**WHAT YOU WILL DO**
Search the records for "Maması" and copy each line that holds it.

[Page-level text extractions]
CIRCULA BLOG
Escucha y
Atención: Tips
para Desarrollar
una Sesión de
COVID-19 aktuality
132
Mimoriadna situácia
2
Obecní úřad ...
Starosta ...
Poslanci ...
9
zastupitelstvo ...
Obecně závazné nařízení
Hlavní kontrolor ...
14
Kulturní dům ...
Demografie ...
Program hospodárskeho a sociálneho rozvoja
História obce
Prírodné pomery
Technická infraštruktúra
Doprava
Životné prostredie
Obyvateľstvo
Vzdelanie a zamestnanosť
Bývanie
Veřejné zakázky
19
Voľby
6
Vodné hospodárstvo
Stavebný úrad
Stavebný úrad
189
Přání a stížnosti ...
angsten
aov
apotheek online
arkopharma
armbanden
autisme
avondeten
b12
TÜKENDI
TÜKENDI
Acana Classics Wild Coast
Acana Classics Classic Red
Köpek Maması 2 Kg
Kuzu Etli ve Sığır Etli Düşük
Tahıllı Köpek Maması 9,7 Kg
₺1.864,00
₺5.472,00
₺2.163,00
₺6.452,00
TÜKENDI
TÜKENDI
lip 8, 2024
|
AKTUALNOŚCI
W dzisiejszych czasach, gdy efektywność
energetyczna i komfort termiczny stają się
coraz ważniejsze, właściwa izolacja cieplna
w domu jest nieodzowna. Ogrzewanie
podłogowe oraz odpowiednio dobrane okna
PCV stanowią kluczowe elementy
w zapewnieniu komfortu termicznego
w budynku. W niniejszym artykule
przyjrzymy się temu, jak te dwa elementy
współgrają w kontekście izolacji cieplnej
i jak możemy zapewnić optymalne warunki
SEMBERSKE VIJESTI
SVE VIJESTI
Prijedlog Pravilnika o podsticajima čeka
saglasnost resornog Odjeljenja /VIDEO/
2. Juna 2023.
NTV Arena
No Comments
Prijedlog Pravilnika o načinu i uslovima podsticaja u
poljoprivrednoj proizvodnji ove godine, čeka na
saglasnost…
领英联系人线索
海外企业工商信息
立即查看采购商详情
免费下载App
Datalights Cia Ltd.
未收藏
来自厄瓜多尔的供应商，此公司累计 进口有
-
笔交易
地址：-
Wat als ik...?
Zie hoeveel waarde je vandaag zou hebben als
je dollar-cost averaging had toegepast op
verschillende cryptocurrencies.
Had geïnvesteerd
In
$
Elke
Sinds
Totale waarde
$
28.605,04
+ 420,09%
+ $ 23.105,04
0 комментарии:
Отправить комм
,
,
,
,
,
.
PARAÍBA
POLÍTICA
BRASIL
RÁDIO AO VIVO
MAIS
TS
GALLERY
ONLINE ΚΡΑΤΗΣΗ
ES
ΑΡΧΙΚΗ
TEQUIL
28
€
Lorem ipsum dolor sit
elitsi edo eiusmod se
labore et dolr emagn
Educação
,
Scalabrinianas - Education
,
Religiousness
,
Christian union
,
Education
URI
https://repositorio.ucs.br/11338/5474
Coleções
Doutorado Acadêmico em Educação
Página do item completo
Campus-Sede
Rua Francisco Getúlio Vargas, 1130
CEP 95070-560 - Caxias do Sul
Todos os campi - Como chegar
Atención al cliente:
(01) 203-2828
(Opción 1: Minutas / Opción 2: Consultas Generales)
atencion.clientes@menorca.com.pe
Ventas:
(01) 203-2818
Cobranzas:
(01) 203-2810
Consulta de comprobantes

**ANSWER SPACE**
Köpek Maması 2 Kg
Tahıllı Köpek Maması 9,7 Kg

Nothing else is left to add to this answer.